Ce postulat repose sur deux constats :

Le premier est que plus une discussion est longue, plus elle devient houleuse et favorise des échanges envenimés.

Le deuxième est que dans ce type d'échange, les intervenants finissent

- soit par rejeter les argumentations en les rapprochant d'idéologies extrémistes,

- soit par s’en prendre directement à un autre participant en le traitant lui-même de nazi.

Il s’agit généralement de l’argument ultime d’une discussion où les agressions l'ont emporté sur la confrontation d'idées, souvent sans aucun rapport avec le contenu du billet d’origine.

Il aboutit, en général, à la clôture du débat par le modérateur. On peut alors considérer que le fil a atteint le « point Godwin ». Ce point final est à rapprocher de l’objectif principal du trollisme qui est de détourner le fil des commentaires pour les mener jusqu'à une impasse.

Par extension, dans n'importe quel débat, dire à son interlocuteur qu'il a atteint le point Godwin revient à lui signifier qu'il vient de se discréditer en vérifiant la loi de Godwin.

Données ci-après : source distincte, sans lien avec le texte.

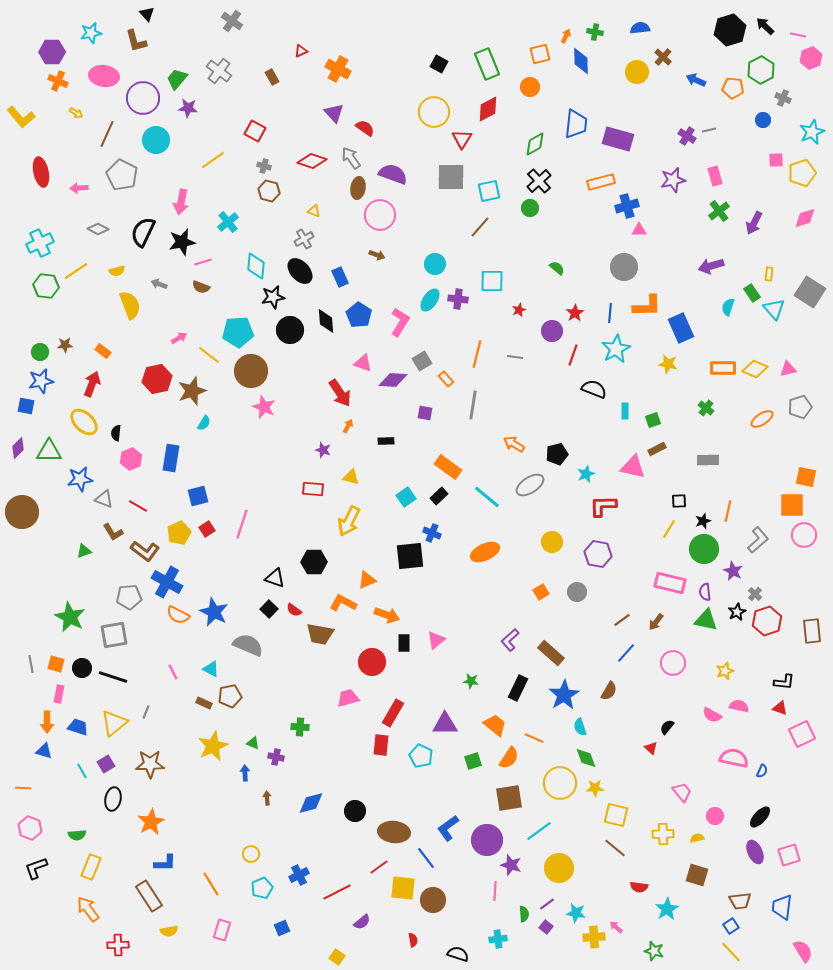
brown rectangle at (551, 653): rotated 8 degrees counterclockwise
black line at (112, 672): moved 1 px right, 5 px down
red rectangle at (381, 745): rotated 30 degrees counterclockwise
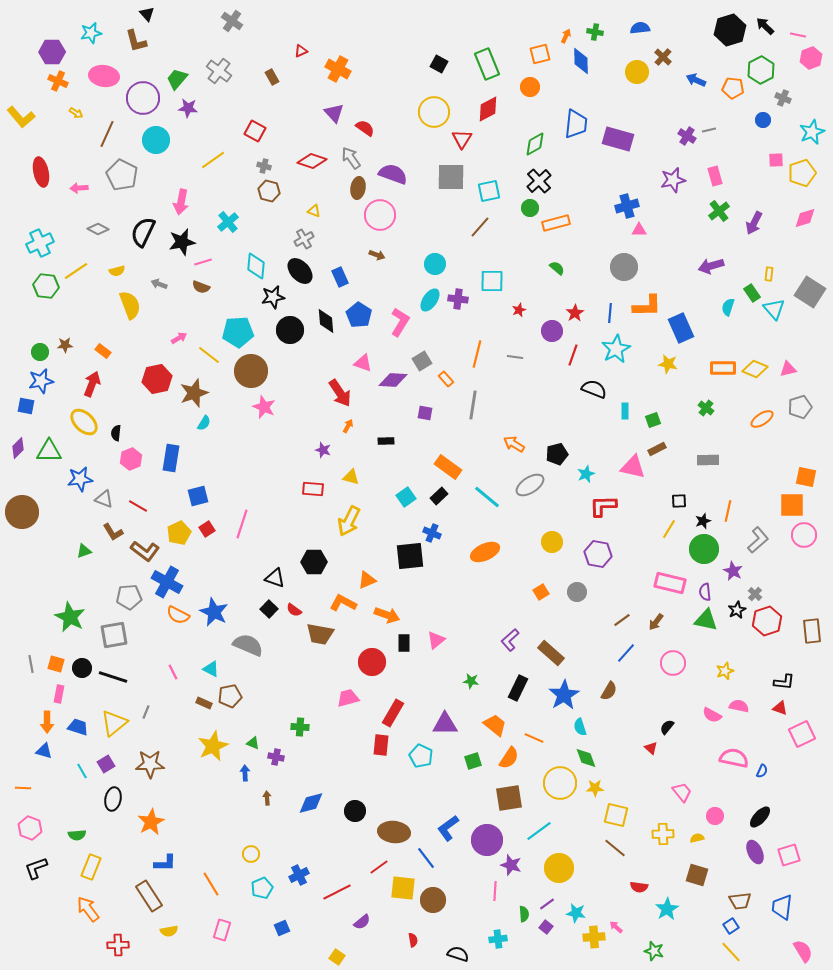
orange rectangle at (601, 182): moved 45 px left, 41 px down
brown star at (192, 391): moved 2 px right, 2 px down
black star at (737, 612): moved 2 px up
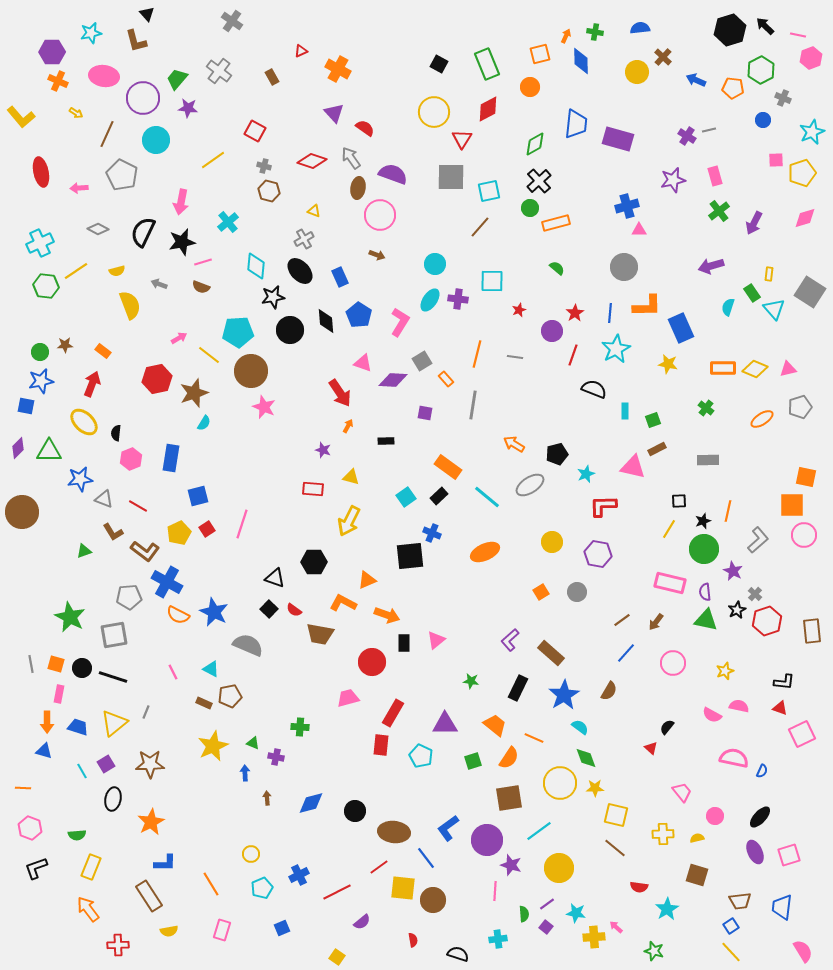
cyan semicircle at (580, 727): rotated 144 degrees clockwise
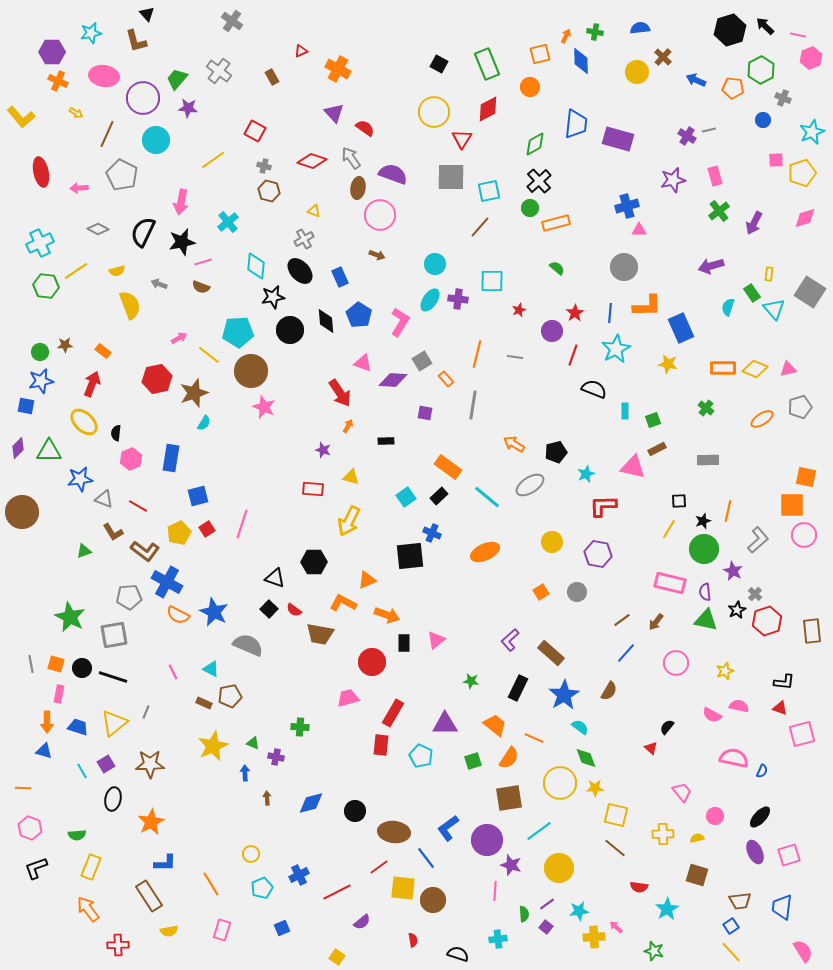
black pentagon at (557, 454): moved 1 px left, 2 px up
pink circle at (673, 663): moved 3 px right
pink square at (802, 734): rotated 12 degrees clockwise
cyan star at (576, 913): moved 3 px right, 2 px up; rotated 18 degrees counterclockwise
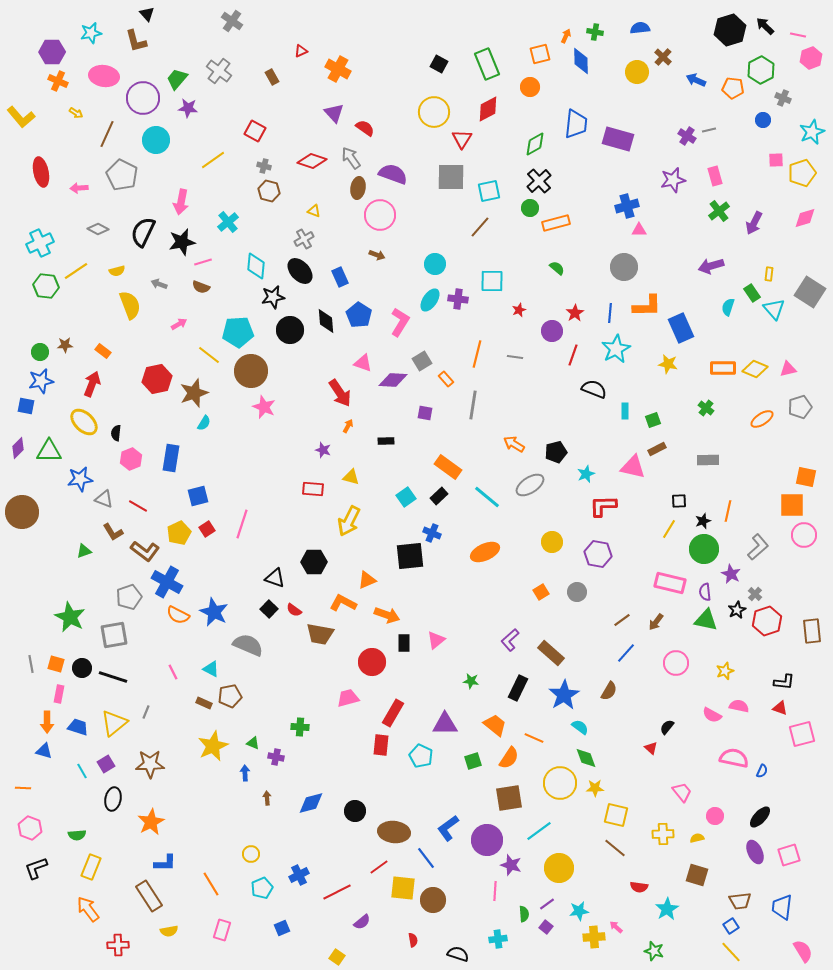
pink arrow at (179, 338): moved 14 px up
gray L-shape at (758, 540): moved 7 px down
purple star at (733, 571): moved 2 px left, 3 px down
gray pentagon at (129, 597): rotated 15 degrees counterclockwise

Plusieurs techniques rhétoriques permettent d'aboutir à ce résultat, elles sont, pour la plupart, du registre du cliché ou du sophisme. Ainsi le poncif bloquant la réflexion (thought-terminating-cliché), notion héritée de l'étude psychiatrique de la manipulation mentale, dresse le répertoire des phrases, d'aphorismes ou notions aptes à empêcher une réflexion d'aboutir. Ce procédé rhétorique de manipulation est particulièrement utilisé pour souder certaines sociétés sectaires ou communautés religieuses.

À l'inverse, tout stéréotypes peut aussi être utilisé pour dénoncer une "pensée unique", stigmatisant le conformisme, chacun essayant d'échapper à l'accusation de d'appartenir à cette "pensée unique", finit par bloquer toute réflexion personnelle.

En cela, la référence au Nazisme étant particulièrement efficace, elle est fréquemment utilisée pour forcer un interlocuteur à déclarer forfait dans une discussion n'ayant rien à voir à priori avec le sujet. On cite souvent l'exemple "Les nazis non plus n'aimaient pas la peinture abstraite".

Une autre forme de stéréotype passe par le rabattement des arguments spéculatifs en termes moraux ou esthétiques en opérant par la confusion des genres sans avoir besoin de construire une argumentation. Par exemple, en qualifiant par exemple, une idée d'être "répugnante" ou "nauséabonde". L'effet purement rhétorique recherché consiste à discréditer sans avoir à argumenter, activité qui deviendrait elle-même dégradante

Une argumentation peut également être mise hors-jeu par la simple évocation et par la mise en scène des intentions de l'interlocuteur. Cette technique du "procès d'intention" est couramment utilisée lorsqu'aucun élément concret n'est apporté dans le débat pour confirmer ou infirmer une position.

On peut considérer que la référence au mensonge et au "Fake" comme une variante du "procès d'intention" puisqu'il vide le message de son contenu en décrédibilisant le statut de son auteur. Plus globalement, toutes les formules de détournement du trollisme ou de court-circuit de la réflexion, comme le TGCM des joueurs vidéo font partie de cette panoplie.

L'internet a ainsi donné lieu à un développement spectaculaire d'une des formes de base liée à la naissance de la pensée grecque : le sophisme. Il s'agit d'un mode de raisonnement qui présente toutes les apparences de la validité logique mais ne repose, en fait, que sur une aberration. La prolifération de cette forme de pensée sur le Net est un élément essentiel du trollisme dans le but de persuader ses interlocuteurs du bien fondé de propos qui sont purement basés sur de la mauvaise foi. Soucieux de court-circuiter le débat et d’alimenter sa monomanie, le troll a fréquemment recours à ce type de raisonnement qui, souvent, rencontre un certain succès, par son caractère ludique et la séduction que peut exercer le pseudo qui l'utilise. L'utilisation courante du sophisme chez les Internautes dénote une tendance lourde a faire passer la notoriété ou l'influence bien avant le souci de mener à bien un véritable débat d’idées avec d’autres interlocuteurs.

Des Réfutations sophistiques d'Aristote à L'Art d'avoir toujours raison de Schopenhauer, le démontage des logiques fallacieuses est une constante de l'histoire de la pensée. Leurs retour en force dans les pratiques de la blogosphère et le fait qu'elles y sont incarnées par des comparaisons avec le nazisme, reflète, d'une façon ludique, des systèmes de "pensées uniques" qui, eux le sont moins. L'ensemble des règles de la conférence du blog devrait tendre à s'en éloigner le plus possible.